Activity ->
Write out every line of the records below verbatim, in the order given.
==================================================
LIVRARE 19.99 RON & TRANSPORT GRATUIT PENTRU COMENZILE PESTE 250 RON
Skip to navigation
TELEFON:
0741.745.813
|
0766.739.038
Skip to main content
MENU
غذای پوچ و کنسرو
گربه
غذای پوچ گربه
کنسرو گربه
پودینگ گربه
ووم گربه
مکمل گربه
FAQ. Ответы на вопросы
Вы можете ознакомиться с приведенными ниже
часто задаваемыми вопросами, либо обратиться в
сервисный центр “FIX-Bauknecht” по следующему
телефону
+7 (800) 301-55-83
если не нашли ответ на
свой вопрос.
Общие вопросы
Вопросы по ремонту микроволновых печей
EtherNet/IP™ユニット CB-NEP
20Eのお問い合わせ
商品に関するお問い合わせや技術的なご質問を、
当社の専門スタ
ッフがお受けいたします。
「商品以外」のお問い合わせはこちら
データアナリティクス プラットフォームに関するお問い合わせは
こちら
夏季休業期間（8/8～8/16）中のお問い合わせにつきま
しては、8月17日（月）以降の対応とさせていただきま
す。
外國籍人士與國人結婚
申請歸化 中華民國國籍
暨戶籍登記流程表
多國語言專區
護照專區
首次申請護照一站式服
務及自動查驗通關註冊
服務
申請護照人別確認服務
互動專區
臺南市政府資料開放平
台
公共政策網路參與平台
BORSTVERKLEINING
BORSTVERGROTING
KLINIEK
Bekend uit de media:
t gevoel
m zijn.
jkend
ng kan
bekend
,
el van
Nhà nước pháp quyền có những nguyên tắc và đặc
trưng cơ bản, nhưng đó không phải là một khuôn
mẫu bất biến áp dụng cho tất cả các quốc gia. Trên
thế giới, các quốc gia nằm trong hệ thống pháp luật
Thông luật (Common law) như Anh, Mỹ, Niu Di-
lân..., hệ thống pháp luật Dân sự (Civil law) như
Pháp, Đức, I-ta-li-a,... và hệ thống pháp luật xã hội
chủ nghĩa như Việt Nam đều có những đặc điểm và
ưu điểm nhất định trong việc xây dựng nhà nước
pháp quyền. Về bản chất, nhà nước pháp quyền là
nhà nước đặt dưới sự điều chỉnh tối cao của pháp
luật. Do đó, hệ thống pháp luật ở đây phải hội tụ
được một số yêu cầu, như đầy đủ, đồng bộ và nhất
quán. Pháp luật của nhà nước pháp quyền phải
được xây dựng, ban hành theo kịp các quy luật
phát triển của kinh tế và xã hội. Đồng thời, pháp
==================================================
Answer for this exercise ->
LIVRARE 19.99 RON & TRANSPORT GRATUIT PENTRU COMENZILE PESTE 250 RON
Skip to navigation
TELEFON:
0741.745.813
|
0766.739.038
Skip to main content
MENU
غذای پوچ و کنسرو
گربه
غذای پوچ گربه
کنسرو گربه
پودینگ گربه
ووم گربه
مکمل گربه
FAQ. Ответы на вопросы
Вы можете ознакомиться с приведенными ниже
часто задаваемыми вопросами, либо обратиться в
сервисный центр “FIX-Bauknecht” по следующему
телефону
+7 (800) 301-55-83
если не нашли ответ на
свой вопрос.
Общие вопросы
Вопросы по ремонту микроволновых печей
EtherNet/IP™ユニット CB-NEP
20Eのお問い合わせ
商品に関するお問い合わせや技術的なご質問を、
当社の専門スタ
ッフがお受けいたします。
「商品以外」のお問い合わせはこちら
データアナリティクス プラットフォームに関するお問い合わせは
こちら
夏季休業期間（8/8～8/16）中のお問い合わせにつきま
しては、8月17日（月）以降の対応とさせていただきま
す。
外國籍人士與國人結婚
申請歸化 中華民國國籍
暨戶籍登記流程表
多國語言專區
護照專區
首次申請護照一站式服
務及自動查驗通關註冊
服務
申請護照人別確認服務
互動專區
臺南市政府資料開放平
台
公共政策網路參與平台
BORSTVERKLEINING
BORSTVERGROTING
KLINIEK
Bekend uit de media:
t gevoel
m zijn.
jkend
ng kan
bekend
,
el van
Nhà nước pháp quyền có những nguyên tắc và đặc
trưng cơ bản, nhưng đó không phải là một khuôn
mẫu bất biến áp dụng cho tất cả các quốc gia. Trên
thế giới, các quốc gia nằm trong hệ thống pháp luật
Thông luật (Common law) như Anh, Mỹ, Niu Di-
lân..., hệ thống pháp luật Dân sự (Civil law) như
Pháp, Đức, I-ta-li-a,... và hệ thống pháp luật xã hội
chủ nghĩa như Việt Nam đều có những đặc điểm và
ưu điểm nhất định trong việc xây dựng nhà nước
pháp quyền. Về bản chất, nhà nước pháp quyền là
nhà nước đặt dưới sự điều chỉnh tối cao của pháp
luật. Do đó, hệ thống pháp luật ở đây phải hội tụ
được một số yêu cầu, như đầy đủ, đồng bộ và nhất
quán. Pháp luật của nhà nước pháp quyền phải
được xây dựng, ban hành theo kịp các quy luật
phát triển của kinh tế và xã hội. Đồng thời, pháp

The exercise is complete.